Transcribe the passage below on married Catholic priests verbatim, from "People often assume" to "of our faith.".

READING PASSAGE:

-- Opening Marker --

Pope Francis has made clear that the question of married priests is open for discussion. Priestly celibacy is a discipline rather than a doctrine. It only became compulsory in the Middle Ages, though there is debate as to how common it was before then. There is already a de facto married Catholic priesthood made up of former Anglican priests who have joined the mainstream Church or the Ordinariate. Particularly in Africa, many Catholic priests have “wives” and children, even if these are not publicly acknowledged by the Church.
People often assume that, as a feminist theologian and supporter of women’s ordination, I also support a married priesthood. However, I am more ambivalent about married priests, not because I am a man-hating feminist harpy (though I am amused to find myself described in those terms), but because I am orthodox when it comes to the doctrinal and sacramental mysteries of our faith.

-- Closing Marker --

DATA SEGMENT:

-- Opening Marker --

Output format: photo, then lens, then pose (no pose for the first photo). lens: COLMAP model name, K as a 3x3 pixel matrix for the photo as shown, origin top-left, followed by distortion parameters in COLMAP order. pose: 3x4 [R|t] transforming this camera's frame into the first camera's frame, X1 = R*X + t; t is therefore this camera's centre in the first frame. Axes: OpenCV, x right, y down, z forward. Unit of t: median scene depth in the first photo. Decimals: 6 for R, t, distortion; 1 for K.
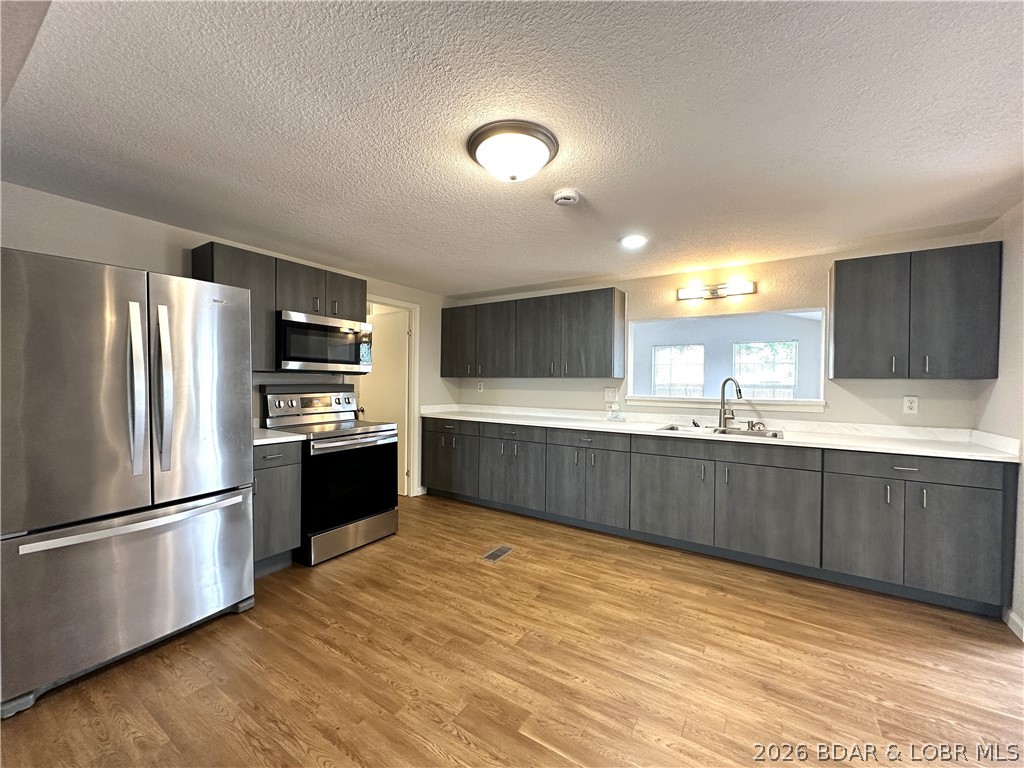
lens RADIAL K [[407.6, 0, 511.5], [0, 407.6, 385.3], [0, 0, 1]] dist [0.000032, 0.000181]
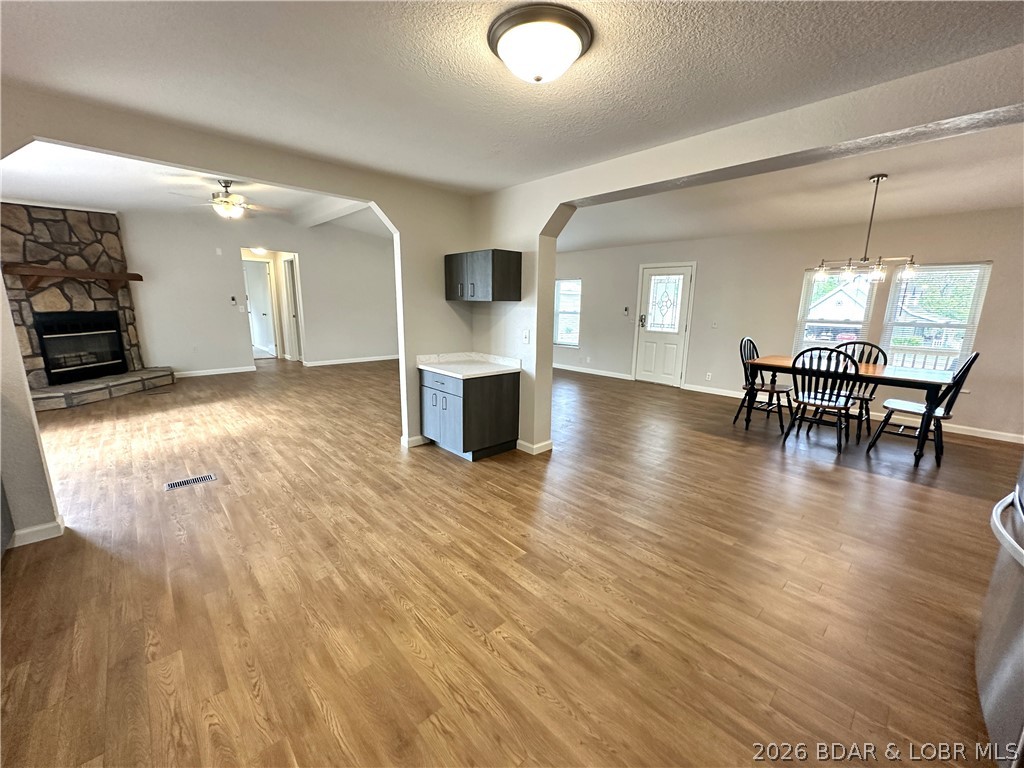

-- Closing Marker --

REPLY:
People often assume that, as a feminist theologian and supporter of women’s ordination, I also support a married priesthood. However, I am more ambivalent about married priests, not because I am a man-hating feminist harpy (though I am amused to find myself described in those terms), but because I am orthodox when it comes to the doctrinal and sacramental mysteries of our faith.